The OSCAL npm package is a command-line interface tool and wrapper for working with OSCAL (Open Security Controls Assessment Language) documents. It provides an easy way to install, update, and use the Java-based OSCAL CLI and OSCAL Server tools.
- Serves as a wrapper around the Java-based OSCAL CLI and OSCAL Server
- Provides an npm-based installation method for OSCAL CLI and OSCAL Server
- Offers functionality to validate, convert, resolve, and scaffold OSCAL documents
- Allows easy version management and switching between OSCAL CLI versions
To use the OSCAL npm package, follow these steps:
- Install the package globally:
npm install oscal -g
- This will install the OSCAL npm package, which will then download and set up the latest version of the OSCAL CLI and OSCAL Server tools.

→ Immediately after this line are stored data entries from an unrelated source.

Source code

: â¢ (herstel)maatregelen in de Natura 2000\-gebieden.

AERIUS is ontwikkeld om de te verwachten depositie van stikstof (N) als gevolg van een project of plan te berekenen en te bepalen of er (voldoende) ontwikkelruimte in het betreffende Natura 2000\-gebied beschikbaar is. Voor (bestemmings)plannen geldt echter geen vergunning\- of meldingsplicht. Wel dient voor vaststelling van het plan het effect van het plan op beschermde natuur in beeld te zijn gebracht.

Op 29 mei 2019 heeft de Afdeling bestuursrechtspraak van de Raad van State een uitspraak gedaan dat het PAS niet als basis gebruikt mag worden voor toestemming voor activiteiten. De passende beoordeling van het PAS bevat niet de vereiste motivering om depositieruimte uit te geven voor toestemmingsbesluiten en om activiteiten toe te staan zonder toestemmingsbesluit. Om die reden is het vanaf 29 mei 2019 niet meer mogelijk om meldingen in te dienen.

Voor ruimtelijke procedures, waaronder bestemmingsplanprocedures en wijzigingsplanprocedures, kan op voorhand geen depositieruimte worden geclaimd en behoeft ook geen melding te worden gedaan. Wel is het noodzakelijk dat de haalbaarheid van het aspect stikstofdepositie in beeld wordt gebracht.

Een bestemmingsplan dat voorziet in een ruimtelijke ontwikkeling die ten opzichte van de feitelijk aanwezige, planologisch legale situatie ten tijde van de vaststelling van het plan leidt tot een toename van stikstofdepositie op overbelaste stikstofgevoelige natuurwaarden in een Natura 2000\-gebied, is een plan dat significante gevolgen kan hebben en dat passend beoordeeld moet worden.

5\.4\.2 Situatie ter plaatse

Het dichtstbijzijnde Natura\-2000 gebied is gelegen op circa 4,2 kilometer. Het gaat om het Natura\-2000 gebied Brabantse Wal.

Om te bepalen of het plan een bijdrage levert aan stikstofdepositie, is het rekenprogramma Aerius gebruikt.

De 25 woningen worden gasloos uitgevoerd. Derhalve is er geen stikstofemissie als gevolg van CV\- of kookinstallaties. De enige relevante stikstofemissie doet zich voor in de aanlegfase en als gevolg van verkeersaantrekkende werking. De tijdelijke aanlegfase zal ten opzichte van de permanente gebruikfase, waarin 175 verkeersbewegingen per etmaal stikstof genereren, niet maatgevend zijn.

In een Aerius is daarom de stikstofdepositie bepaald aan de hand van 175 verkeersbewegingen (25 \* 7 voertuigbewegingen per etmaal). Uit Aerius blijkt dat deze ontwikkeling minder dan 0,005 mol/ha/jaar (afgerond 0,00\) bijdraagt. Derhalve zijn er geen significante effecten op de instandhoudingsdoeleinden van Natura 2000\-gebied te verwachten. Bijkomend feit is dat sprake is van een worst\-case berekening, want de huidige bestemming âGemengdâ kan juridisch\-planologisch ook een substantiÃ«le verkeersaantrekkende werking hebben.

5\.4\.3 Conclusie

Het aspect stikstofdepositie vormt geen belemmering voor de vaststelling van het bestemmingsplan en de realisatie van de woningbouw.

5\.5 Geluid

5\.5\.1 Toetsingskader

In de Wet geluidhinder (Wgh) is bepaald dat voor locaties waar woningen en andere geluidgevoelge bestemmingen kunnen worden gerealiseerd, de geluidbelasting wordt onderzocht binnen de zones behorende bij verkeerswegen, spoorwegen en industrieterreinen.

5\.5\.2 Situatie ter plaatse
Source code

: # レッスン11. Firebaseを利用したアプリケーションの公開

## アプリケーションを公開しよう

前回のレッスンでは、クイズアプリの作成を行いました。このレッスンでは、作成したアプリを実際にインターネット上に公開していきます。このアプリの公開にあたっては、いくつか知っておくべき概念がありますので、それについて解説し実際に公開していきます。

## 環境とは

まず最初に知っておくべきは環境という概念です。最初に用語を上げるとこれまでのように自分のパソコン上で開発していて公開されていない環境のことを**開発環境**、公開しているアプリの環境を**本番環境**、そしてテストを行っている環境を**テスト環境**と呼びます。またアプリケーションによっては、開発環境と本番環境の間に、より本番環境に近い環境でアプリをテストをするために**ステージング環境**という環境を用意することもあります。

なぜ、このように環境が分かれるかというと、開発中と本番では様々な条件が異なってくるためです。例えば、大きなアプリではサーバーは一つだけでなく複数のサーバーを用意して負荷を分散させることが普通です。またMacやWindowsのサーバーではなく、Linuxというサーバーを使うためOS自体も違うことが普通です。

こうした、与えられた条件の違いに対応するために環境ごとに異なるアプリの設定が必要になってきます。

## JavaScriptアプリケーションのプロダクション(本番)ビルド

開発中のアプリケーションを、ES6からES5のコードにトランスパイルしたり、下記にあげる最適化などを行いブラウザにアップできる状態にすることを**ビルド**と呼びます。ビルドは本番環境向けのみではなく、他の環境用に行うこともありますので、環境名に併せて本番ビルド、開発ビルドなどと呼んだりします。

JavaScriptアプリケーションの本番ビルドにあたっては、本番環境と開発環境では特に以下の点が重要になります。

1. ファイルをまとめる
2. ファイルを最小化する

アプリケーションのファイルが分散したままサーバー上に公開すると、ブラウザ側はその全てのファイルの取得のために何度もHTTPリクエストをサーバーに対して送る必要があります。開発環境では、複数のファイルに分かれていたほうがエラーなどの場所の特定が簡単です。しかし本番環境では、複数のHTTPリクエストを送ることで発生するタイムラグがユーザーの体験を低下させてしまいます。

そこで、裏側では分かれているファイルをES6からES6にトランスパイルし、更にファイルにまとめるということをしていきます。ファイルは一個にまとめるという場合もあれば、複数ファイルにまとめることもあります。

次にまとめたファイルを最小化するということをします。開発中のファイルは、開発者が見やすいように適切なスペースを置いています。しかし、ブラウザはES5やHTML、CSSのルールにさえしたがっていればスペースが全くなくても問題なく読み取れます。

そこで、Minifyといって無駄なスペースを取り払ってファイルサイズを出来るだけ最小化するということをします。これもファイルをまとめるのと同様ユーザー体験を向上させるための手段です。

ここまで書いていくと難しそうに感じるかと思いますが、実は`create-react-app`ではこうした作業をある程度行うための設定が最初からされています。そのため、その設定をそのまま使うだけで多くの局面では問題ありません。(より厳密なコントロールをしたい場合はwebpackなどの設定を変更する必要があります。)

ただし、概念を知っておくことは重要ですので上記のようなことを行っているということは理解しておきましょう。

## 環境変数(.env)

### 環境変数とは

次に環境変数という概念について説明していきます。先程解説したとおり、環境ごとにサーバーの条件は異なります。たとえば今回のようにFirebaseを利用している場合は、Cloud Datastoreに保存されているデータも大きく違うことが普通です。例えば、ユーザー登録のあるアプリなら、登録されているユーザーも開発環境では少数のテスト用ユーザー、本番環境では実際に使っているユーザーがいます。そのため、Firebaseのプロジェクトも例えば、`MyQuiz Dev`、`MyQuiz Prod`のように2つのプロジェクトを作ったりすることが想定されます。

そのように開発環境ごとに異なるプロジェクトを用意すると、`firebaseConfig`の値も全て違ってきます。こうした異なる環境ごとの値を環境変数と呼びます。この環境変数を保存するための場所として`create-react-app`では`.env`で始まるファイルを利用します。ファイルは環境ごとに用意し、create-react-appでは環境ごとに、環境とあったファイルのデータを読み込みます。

The OSCAL npm package provides the following commands:
To validate an OSCAL document:
oscal validate -f <path_to_oscal_document>
oscal validate -f <path_to_oscal_document> -e fedramp
To convert an OSCAL document between XML, JSON, and YAML formats:
oscal convert -f <path_to_input_file> -o <path_to_output_file>
To resolve an OSCAL profile:
oscal resolve -i <paths> -o <path_to_output_directory>
To scaffold an OSCAL package:
oscal scaffold -o <path_to_output>
To start the OSCAL Server:
oscal server start
To switch to or install a specific OSCAL CLI version:
oscal use <version>
You can also use OSCAL functions directly in your JavaScript or TypeScript code:
import { validate, fedrampValidationOptions } from 'oscal';
const document = {
// Your OSCAL JSON document here
};
async function validateDocument() {
try {
const result = await validate(document, fedrampValidationOptions);
if (result.isValid) {
console.log('The document is valid.');
} else {
console.log('The document is invalid. Errors:');
result.errors?.forEach(error => console.log(error));
}
} catch (error) {
console.error('An error occurred during validation:', error);
}
}
validateDocument();The OSCAL npm package relies on the following key dependencies:
- commander: For parsing command-line arguments
- xml2js: For parsing and converting XML
- inquirer: For interactive prompts
- cucumber: For running tests
- java: For running oscal-cli and oscal-server
Contributions to the OSCAL npm package are welcome! If you find any issues or have suggestions for improvements, please open an issue or submit a pull request on the GitHub repository.
The OSCAL npm package is open-source software licensed under the MIT License.